◆ Work order 1
In the passage on energy sources, what share of the world's electricity comes from low-carbon sources?

Most of the world now generates power for grid, households and transportation from coal, the dirtiest source of energy, and fossil oil and gas, which are cleaner but still polluting. Combusting these fuels releases GHGs into the Earth, heating the planet and making extreme weather worse as is currently observed around the world, whether developed or underdeveloped. About a year after the previous COP26, less than 40% of the world's electricity still comes from low‐carbon sources like solar, wind, nuclear and hydropower, to mention but a few.

This book therefore presents transition mechanisms and model (Figure 1) that the world can adopt to move from fossil fuels as energy sources to renewables and other clean energy technologies, as mentioned above. The manuscript can thus be used by energy policymakers, trainers and educationists in both elementary and tertiary education, including research and development experts.

◆ Materials provided
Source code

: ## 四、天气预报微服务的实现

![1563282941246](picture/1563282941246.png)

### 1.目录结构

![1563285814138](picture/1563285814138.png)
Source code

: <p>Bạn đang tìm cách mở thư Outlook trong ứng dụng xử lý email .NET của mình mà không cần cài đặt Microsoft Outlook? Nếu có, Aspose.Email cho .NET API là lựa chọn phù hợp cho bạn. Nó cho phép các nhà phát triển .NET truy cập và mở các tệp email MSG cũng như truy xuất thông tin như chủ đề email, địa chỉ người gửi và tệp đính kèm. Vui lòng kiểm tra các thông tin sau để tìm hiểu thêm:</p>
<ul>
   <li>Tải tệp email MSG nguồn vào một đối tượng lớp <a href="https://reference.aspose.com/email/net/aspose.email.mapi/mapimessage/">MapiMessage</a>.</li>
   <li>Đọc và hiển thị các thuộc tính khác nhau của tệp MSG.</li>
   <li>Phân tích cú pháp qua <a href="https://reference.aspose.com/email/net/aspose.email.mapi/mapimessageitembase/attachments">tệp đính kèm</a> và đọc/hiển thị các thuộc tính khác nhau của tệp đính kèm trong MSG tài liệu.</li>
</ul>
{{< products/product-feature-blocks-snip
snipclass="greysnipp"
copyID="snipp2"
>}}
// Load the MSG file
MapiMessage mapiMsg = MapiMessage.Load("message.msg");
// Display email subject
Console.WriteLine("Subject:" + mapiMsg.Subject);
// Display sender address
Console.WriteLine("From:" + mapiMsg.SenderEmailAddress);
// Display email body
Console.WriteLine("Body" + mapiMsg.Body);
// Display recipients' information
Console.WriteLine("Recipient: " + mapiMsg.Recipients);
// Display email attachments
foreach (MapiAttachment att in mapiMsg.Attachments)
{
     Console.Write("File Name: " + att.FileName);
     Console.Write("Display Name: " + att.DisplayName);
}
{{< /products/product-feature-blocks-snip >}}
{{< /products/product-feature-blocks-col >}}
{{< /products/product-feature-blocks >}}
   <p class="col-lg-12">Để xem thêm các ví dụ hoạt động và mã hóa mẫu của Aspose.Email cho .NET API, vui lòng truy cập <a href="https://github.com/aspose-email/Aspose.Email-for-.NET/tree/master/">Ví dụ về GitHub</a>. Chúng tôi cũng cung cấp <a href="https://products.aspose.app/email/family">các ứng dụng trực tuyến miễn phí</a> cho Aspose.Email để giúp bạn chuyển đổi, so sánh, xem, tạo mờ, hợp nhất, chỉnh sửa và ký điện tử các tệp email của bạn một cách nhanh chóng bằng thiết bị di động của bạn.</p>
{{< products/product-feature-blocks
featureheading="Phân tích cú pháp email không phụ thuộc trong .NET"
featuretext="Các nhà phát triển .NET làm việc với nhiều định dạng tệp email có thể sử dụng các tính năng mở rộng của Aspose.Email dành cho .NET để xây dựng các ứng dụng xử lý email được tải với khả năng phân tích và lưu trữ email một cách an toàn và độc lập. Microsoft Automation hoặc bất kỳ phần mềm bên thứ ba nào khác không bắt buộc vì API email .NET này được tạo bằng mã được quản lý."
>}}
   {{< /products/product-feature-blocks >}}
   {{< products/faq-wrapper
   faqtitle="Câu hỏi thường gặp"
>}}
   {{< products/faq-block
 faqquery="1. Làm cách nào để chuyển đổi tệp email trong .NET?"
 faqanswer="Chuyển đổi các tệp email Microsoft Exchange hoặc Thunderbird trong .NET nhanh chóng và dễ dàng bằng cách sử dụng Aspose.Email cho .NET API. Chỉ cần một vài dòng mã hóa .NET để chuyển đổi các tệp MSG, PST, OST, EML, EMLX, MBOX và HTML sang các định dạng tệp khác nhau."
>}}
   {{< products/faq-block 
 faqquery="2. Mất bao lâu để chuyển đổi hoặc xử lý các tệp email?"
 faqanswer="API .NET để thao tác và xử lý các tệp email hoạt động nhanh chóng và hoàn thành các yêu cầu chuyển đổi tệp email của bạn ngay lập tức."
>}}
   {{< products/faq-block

◆ Work order 2
List every line in the records that contains the string "blocks".

◆ Response 1
Less than 40%.

◆ Response 2
{{< products/product-feature-blocks-snip
{{< /products/product-feature-blocks-snip >}}
{{< /products/product-feature-blocks-col >}}
{{< /products/product-feature-blocks >}}
{{< products/product-feature-blocks
   {{< /products/product-feature-blocks >}}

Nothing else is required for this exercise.